New backend in dplyr - how to create separate package

232 views
Skip to first unread message

Tomáš Greif

unread,
Feb 25, 2015, 6:09:21 AM2/25/15
to manip...@googlegroups.com
Hi,

I am trying to create separate package which will support Oracle as additional backend in dplyr. I thought it is wise not to copy entire dplyr - it would be smart to have only as little as needed in my package so it is easier to maintain.

I started by copying the following files: tbl-sql, dbi-s3, utils. Added src-oracle. Added some packages to depends and imports. 

Now the process was
 1) added translate-sql after "object 'all_names' not found" when using document
 2) I can connect, but "batting <- tbl(my_db, "Batting")" resuts in " could not find function "is.sql_variant". Added translate-sql-helpers.r to my package
 3) Another error: Error in as.list(from) : object 'base_symbols' not found ,... added translate-sql-base.r
 4) .......STOP :/

Apparently my process will continue until I copy entire dplyr codebase to my project (something I tried to avoid). MonetDB.R (another dplyr backend) has quite few files in codebase, but I am not sure how they made it work.

Any hints on this?

Tomas


This what I have in description:

Depends:
    dplyr,
    DBI (>= 0.3.1),
    digest (>= 0.6.4),
    methods,
    ROracle,
    R (>= 3.1.1)
Imports:
    assertthat

Hadley Wickham

unread,
Feb 25, 2015, 8:19:18 AM2/25/15
to Tomáš Greif, manipulatr
Hi Tomas,

You shouldn't need to copy in any code from dplyr. I'd recommend a
description that looks like this:

Imports:
dplyr,
DBI (>= 0.3.1),
ROracle,
assertthat

And then add

#' @imports dplyr ROracle DBI

so you get the following lines in your NAMESPACE

import(dplyr)
import(ROracle)
import(DBI)

Then when testing your code, you'll need to load both dplyr and your package.

Hadley
> --
> You received this message because you are subscribed to the Google Groups
> "manipulatr" group.
> To unsubscribe from this group and stop receiving emails from it, send an
> email to manipulatr+...@googlegroups.com.
> To post to this group, send email to manip...@googlegroups.com.
> Visit this group at http://groups.google.com/group/manipulatr.
> For more options, visit https://groups.google.com/d/optout.



--
http://had.co.nz/

Tomáš Greif

unread,
Feb 25, 2015, 9:33:38 AM2/25/15
to manip...@googlegroups.com, greif...@gmail.com
Hi Hadley,

thank you for your response, I really appreciate your help. I must be still missing something obvious, still getting complaints about missing functions (%||% this time). I have followed your advise, but here is what I get (https://github.com/tomasgreif/dplyOracle/:

> library(devtools)
> library(dplyr)
> library(ROracle)
>
> document()
Updating dplyrOracle documentation
Loading dplyrOracle
Writing NAMESPACE
Writing dplyrOracle.Rd
Writing src_oracle.Rd
> load_all()
Loading dplyrOracle
>
> host <- "localhost"
> port <- 1521
> sid <- "siddb"
> connect.string <- paste(
+   "(DESCRIPTION=",
+   "(ADDRESS=(PROTOCOL=tcp)(HOST=", host, ")(PORT=", port, "))",
+   "(CONNECT_DATA=(SID=", sid, ")))", sep = "")
>
>
> my_db <- src_oracle(username = "test", password = "strong",
+                     dbname = connect.string)
Error in src_oracle(username = "test", password = "strong", dbname = connect.string) :
  could
not find function "%||%"

I have now in NAMESPACE (among other lines):

import(DBI)
import(ROracle)
import(assertthat)
import(dplyr)

I (again) tried adding functions from utils (%||%, is_travis), but then ended up with missing db_disconnector (dbi-s3.r).
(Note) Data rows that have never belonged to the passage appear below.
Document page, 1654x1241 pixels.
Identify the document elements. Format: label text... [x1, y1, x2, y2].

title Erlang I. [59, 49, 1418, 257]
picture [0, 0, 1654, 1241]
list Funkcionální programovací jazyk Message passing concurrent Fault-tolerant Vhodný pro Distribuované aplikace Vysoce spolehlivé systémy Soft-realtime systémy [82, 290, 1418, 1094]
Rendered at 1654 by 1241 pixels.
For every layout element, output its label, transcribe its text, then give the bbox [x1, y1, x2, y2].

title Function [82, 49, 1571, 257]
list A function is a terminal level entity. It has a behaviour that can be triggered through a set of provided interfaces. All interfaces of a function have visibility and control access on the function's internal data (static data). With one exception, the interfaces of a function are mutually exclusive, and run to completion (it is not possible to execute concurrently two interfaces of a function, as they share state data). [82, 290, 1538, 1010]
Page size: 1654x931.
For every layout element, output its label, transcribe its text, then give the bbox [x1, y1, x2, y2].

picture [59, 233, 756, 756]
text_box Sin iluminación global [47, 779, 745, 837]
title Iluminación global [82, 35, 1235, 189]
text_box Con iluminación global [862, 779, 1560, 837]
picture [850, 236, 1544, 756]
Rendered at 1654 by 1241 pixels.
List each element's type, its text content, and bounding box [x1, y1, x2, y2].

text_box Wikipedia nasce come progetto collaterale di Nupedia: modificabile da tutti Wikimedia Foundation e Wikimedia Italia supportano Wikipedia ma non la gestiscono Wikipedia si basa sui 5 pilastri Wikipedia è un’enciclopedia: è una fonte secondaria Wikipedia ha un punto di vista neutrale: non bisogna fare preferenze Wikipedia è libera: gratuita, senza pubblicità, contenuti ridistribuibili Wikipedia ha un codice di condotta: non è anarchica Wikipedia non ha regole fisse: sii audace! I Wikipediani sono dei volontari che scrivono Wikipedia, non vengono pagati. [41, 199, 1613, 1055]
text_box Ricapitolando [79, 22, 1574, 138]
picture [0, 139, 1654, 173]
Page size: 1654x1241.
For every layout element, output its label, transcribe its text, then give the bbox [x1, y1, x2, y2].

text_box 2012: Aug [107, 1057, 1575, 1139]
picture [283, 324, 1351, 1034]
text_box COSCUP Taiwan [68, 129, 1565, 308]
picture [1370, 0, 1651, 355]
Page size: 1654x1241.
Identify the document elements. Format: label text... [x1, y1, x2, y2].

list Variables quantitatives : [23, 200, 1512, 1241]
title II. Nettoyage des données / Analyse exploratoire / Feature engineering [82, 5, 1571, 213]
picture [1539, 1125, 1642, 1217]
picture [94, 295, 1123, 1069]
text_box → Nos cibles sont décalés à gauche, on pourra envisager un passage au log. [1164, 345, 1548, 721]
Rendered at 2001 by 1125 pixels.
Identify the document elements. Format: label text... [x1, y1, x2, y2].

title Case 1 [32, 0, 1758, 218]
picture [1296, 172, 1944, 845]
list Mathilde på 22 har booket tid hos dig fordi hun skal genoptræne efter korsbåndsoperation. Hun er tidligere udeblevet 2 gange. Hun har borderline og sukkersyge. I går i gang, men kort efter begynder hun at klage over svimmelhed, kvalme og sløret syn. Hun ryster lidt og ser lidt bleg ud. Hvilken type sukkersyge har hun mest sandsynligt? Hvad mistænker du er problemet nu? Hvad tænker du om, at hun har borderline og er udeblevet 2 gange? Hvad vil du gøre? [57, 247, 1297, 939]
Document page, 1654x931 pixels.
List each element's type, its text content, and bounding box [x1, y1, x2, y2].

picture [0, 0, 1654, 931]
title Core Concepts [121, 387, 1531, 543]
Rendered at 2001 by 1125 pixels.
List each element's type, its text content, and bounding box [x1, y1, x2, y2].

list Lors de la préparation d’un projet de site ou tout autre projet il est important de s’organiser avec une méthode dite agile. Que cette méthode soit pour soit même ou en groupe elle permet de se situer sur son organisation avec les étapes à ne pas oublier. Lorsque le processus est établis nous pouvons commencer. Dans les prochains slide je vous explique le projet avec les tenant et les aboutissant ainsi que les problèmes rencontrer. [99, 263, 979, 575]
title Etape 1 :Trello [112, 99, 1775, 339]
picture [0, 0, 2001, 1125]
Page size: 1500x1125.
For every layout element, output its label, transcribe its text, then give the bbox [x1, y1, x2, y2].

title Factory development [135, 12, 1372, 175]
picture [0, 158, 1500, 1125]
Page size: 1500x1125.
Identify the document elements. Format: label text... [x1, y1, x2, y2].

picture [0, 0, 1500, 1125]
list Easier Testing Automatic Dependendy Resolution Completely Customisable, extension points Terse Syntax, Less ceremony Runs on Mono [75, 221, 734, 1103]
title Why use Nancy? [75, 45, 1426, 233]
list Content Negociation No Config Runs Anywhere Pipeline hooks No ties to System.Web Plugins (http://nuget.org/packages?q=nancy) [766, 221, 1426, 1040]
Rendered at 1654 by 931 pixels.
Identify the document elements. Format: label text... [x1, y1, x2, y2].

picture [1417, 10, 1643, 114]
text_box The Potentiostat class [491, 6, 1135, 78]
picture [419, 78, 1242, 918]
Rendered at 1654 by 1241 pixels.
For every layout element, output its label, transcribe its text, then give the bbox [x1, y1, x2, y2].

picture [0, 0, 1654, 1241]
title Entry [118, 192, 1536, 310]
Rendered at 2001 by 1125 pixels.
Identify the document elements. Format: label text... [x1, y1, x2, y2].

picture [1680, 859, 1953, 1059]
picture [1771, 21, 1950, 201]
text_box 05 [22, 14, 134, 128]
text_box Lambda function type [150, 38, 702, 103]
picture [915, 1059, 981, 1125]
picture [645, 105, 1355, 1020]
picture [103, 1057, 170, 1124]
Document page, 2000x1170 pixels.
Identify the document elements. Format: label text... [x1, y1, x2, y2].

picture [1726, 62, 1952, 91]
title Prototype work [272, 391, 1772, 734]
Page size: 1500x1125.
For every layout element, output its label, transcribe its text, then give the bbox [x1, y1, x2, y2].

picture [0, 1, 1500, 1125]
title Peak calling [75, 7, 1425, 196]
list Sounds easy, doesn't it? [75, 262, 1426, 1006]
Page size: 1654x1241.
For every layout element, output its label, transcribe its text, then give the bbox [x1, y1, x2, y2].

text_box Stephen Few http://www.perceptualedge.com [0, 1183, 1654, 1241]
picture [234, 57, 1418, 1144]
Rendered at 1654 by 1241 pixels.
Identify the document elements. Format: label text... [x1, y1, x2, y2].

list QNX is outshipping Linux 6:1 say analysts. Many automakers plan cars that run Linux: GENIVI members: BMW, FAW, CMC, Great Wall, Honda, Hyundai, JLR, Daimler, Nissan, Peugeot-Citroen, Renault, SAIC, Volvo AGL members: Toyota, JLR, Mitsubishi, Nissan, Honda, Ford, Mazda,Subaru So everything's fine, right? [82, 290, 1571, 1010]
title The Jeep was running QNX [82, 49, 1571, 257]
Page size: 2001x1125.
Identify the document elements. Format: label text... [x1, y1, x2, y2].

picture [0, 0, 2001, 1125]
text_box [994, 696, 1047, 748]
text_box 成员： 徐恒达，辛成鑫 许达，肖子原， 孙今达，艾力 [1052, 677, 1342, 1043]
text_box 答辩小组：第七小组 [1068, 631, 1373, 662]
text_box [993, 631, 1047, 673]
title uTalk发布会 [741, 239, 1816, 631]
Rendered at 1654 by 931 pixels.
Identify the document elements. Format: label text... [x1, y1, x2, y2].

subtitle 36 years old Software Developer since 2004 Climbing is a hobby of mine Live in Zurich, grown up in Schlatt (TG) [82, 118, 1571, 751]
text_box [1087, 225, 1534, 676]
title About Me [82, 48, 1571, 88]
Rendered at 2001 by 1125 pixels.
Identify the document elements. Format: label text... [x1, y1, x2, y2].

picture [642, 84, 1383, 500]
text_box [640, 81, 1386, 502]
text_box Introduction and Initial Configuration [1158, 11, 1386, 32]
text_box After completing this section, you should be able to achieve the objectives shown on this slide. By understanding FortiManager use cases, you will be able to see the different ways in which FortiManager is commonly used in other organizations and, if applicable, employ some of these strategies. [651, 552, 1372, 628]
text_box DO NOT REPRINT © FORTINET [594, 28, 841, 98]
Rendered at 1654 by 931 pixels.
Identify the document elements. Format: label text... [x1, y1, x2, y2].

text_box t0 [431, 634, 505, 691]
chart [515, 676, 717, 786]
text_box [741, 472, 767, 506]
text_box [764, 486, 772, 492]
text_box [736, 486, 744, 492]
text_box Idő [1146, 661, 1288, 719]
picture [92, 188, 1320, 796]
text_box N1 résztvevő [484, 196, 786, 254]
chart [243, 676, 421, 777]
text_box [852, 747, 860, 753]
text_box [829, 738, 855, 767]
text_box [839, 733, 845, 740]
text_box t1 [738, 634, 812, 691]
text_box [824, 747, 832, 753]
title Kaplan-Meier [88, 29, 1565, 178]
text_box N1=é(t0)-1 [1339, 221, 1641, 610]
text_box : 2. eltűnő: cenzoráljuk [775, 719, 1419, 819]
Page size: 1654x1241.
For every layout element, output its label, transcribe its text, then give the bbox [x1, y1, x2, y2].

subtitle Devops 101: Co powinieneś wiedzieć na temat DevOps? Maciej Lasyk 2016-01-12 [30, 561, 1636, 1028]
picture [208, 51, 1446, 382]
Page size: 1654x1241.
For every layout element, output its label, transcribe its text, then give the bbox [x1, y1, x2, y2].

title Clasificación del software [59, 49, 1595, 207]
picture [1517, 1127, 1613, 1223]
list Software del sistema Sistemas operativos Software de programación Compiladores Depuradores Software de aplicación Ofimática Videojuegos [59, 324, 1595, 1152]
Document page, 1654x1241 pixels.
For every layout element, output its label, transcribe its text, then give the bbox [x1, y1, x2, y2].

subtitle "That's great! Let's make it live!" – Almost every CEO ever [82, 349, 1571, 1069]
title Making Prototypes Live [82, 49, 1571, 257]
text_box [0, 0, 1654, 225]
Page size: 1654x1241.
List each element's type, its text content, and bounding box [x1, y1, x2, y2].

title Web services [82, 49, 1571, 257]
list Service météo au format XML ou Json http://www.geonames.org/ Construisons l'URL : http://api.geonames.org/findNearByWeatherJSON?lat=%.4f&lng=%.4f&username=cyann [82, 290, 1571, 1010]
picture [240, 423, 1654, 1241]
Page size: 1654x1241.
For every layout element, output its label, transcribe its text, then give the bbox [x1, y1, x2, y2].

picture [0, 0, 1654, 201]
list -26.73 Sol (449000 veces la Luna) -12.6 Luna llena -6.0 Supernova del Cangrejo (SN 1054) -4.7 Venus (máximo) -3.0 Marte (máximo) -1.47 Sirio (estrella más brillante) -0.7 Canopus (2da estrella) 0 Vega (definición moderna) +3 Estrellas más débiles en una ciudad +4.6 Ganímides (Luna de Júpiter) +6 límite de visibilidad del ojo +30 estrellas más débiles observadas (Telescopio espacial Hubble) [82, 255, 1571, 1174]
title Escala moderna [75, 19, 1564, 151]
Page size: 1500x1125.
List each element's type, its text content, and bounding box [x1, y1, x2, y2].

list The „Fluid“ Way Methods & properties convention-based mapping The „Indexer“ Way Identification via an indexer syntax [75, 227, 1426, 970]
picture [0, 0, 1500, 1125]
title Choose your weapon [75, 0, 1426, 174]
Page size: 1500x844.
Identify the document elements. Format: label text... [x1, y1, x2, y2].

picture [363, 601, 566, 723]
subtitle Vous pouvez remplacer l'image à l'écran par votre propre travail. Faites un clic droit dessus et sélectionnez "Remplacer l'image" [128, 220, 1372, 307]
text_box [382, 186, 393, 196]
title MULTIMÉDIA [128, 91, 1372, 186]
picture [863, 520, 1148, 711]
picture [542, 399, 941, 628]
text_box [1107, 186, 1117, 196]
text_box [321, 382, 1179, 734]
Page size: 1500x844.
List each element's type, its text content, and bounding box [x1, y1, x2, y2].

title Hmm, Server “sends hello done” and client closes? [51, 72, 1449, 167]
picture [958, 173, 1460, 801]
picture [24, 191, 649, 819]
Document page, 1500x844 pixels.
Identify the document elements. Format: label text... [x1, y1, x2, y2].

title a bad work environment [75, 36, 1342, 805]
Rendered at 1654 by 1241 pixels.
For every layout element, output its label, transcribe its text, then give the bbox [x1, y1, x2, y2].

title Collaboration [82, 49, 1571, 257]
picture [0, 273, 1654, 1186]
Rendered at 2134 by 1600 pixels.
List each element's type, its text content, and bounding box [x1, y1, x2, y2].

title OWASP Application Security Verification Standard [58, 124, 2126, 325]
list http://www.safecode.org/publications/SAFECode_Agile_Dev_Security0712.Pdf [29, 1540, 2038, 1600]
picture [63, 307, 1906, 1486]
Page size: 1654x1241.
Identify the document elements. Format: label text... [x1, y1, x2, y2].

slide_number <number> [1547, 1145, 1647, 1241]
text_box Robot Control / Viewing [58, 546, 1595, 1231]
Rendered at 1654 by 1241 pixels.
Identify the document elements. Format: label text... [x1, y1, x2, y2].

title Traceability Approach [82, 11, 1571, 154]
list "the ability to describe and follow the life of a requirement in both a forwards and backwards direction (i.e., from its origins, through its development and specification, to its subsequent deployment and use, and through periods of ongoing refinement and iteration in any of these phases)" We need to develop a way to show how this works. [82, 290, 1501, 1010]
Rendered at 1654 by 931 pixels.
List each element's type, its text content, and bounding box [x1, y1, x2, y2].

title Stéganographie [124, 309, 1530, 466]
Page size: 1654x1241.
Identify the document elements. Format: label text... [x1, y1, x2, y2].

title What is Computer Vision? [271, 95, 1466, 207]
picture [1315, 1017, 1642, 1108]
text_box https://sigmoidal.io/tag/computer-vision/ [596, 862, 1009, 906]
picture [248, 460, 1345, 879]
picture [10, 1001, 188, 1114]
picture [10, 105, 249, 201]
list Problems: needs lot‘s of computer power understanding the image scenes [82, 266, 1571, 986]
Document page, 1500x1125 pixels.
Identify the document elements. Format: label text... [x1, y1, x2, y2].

Is this because these functions are not exported from dplyr or did I get you wrong?

Tomas

Dne středa 25. února 2015 14:19:18 UTC+1 Hadley Wickham napsal(a):

Tomáš Greif

unread,
Feb 25, 2015, 9:44:58 AM2/25/15
to manip...@googlegroups.com, greif...@gmail.com
After adding "%||%" , in_travis, db_disconnector and referencing "build_query" in my own head method for oracle using dplyr:::build_query it seems to work now.

Dne středa 25. února 2015 15:33:38 UTC+1 Tomáš Greif napsal(a):

Einar Hjorleifsson

unread,
Mar 26, 2015, 9:07:03 AM3/26/15
to manip...@googlegroups.com, greif...@gmail.com
hi tomas and the rest.

could you please clarify: "After adding "%||%" , in_travis, db_disconnector and referencing "build_query" in my own head method for oracle using dplyr:::build_query it seems to work now."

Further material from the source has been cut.